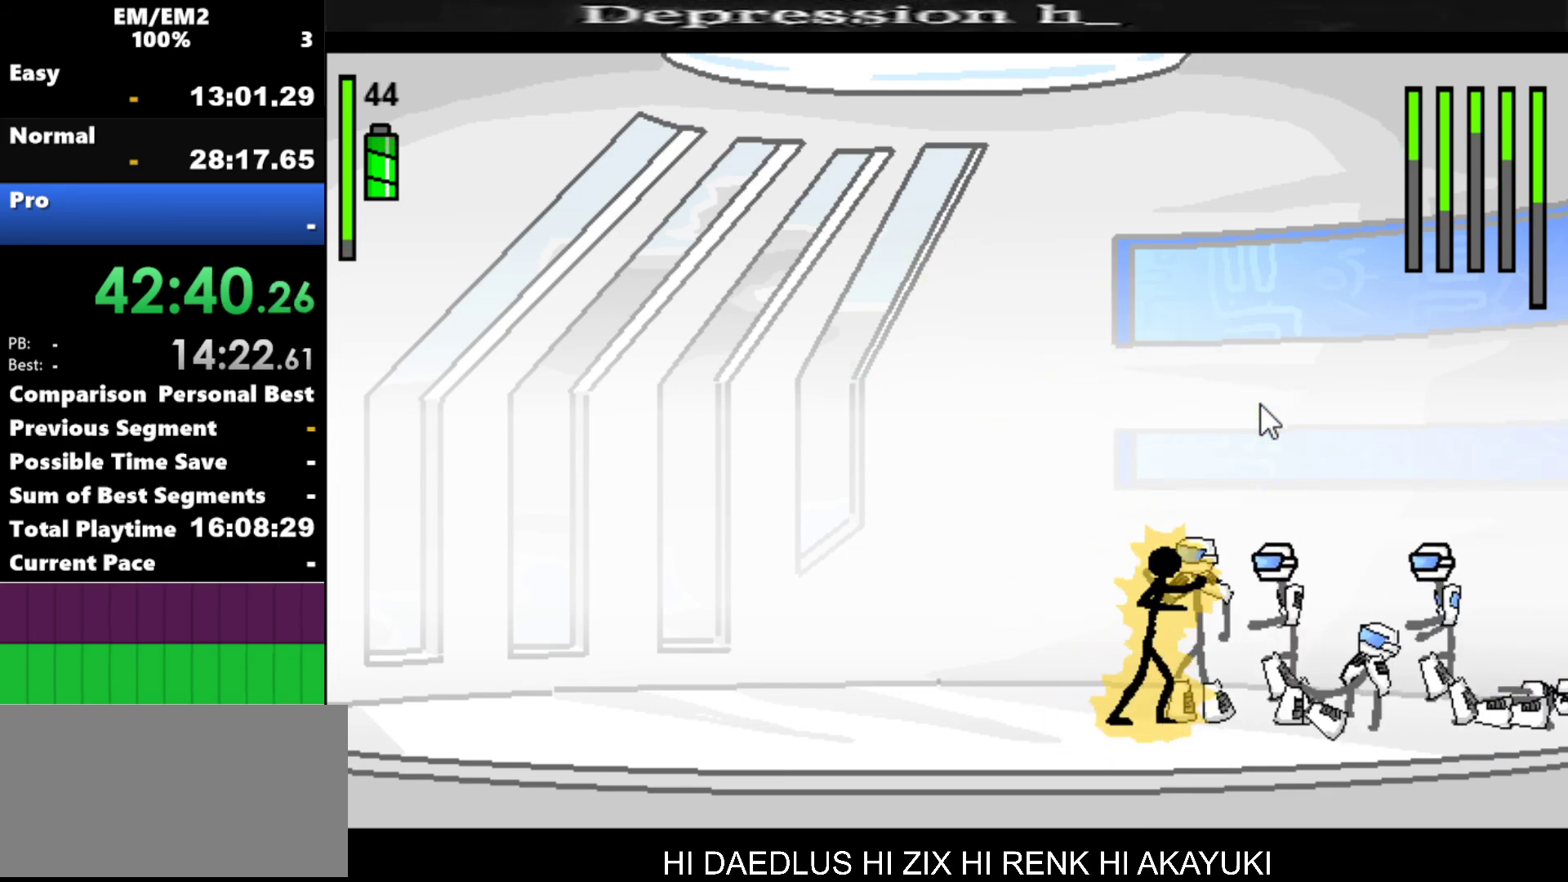
{"keys": ["s"], "events": []}
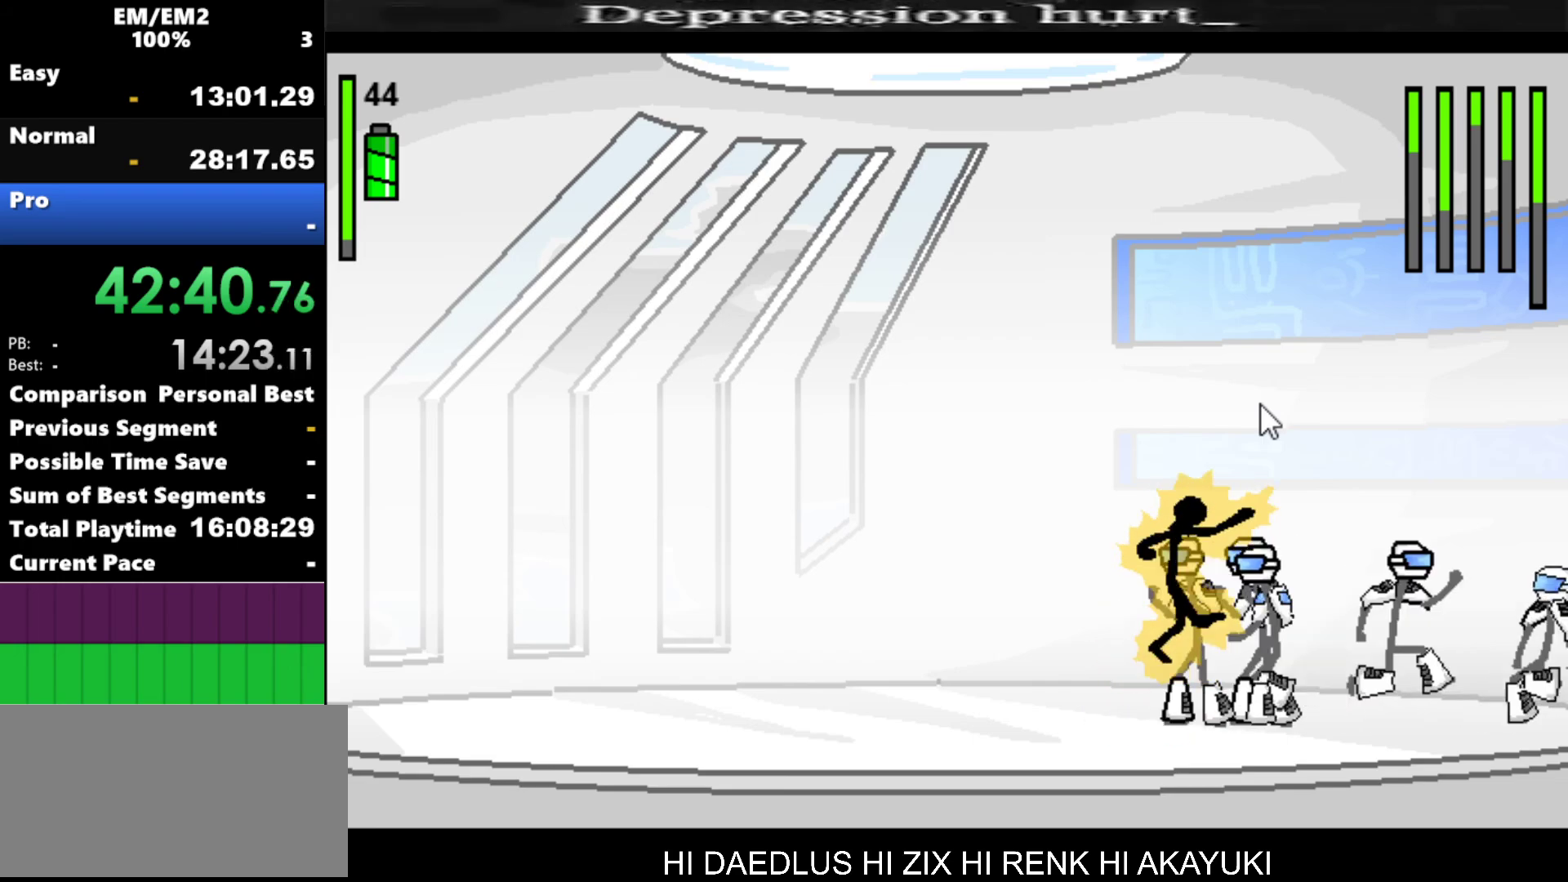
{"keys": ["s"], "events": []}
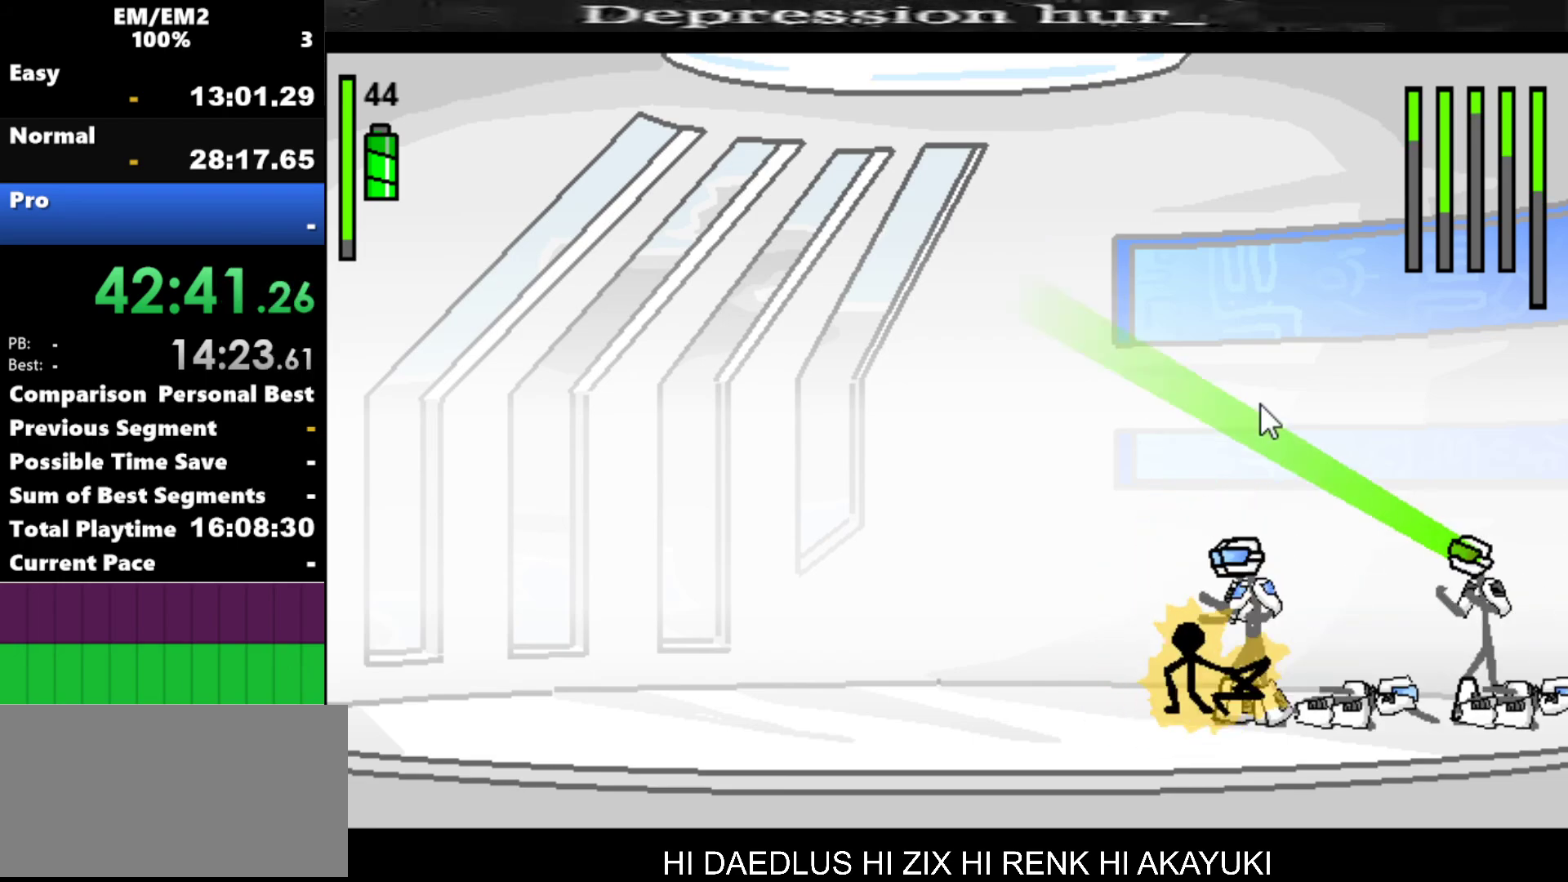
{"keys": [], "events": [[100, "s", "up"]]}
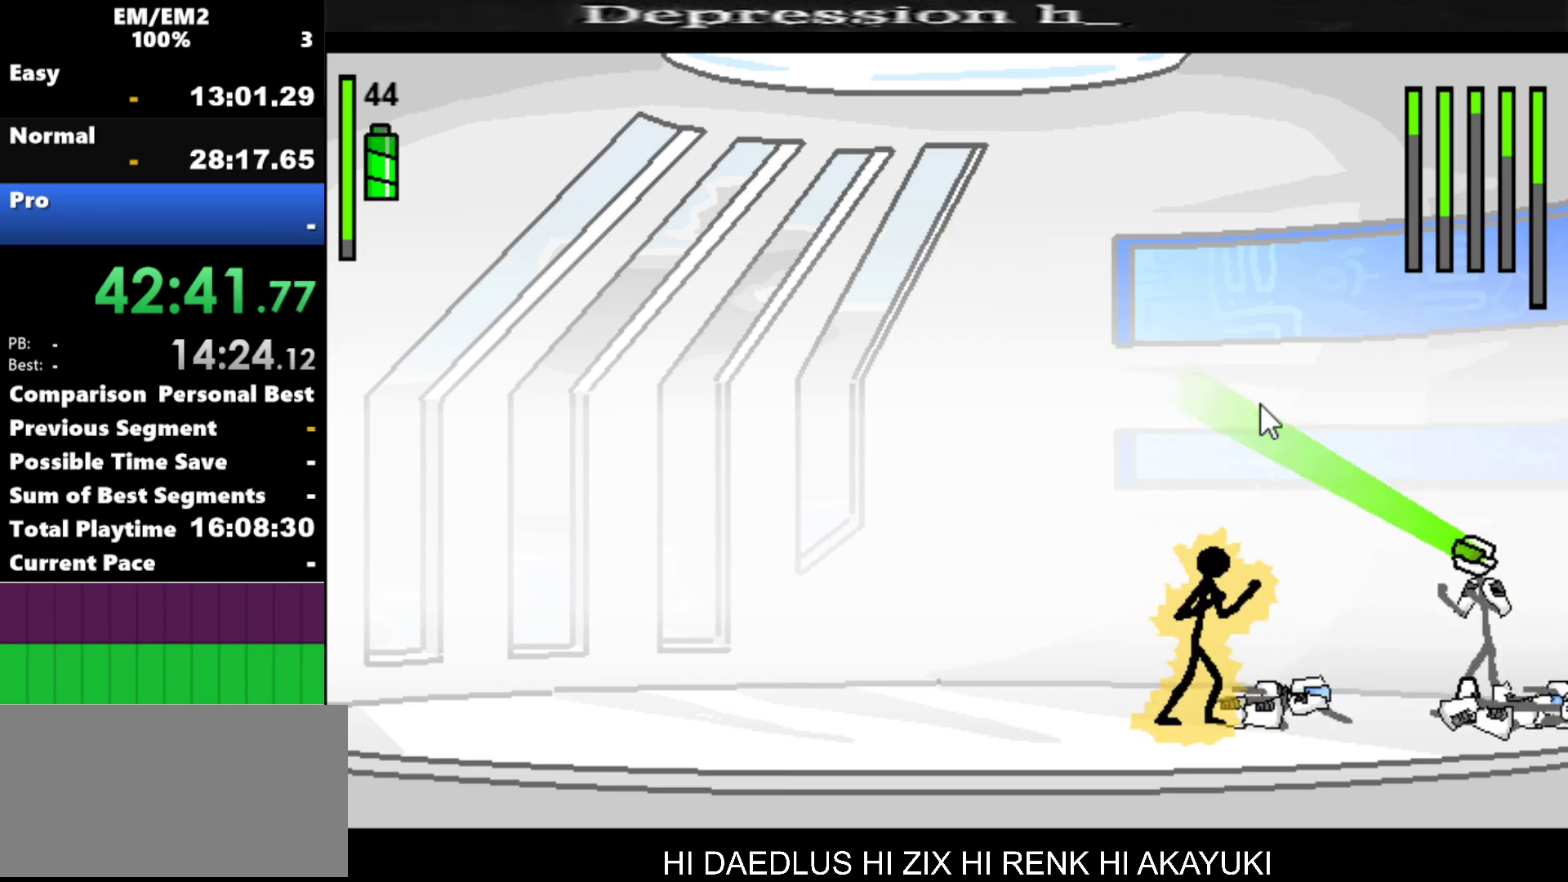
{"keys": [], "events": [[167, "left", "down"], [500, "left", "up"]]}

****

PROMPT
Would you copy out the material above exactly, without the pictures in it?

TASK RESULT
{"keys": ["s"], "events": []}
{"keys": ["s"], "events": []}
{"keys": [], "events": [[100, "s", "up"]]}
{"keys": [], "events": [[167, "left", "down"], [500, "left", "up"]]}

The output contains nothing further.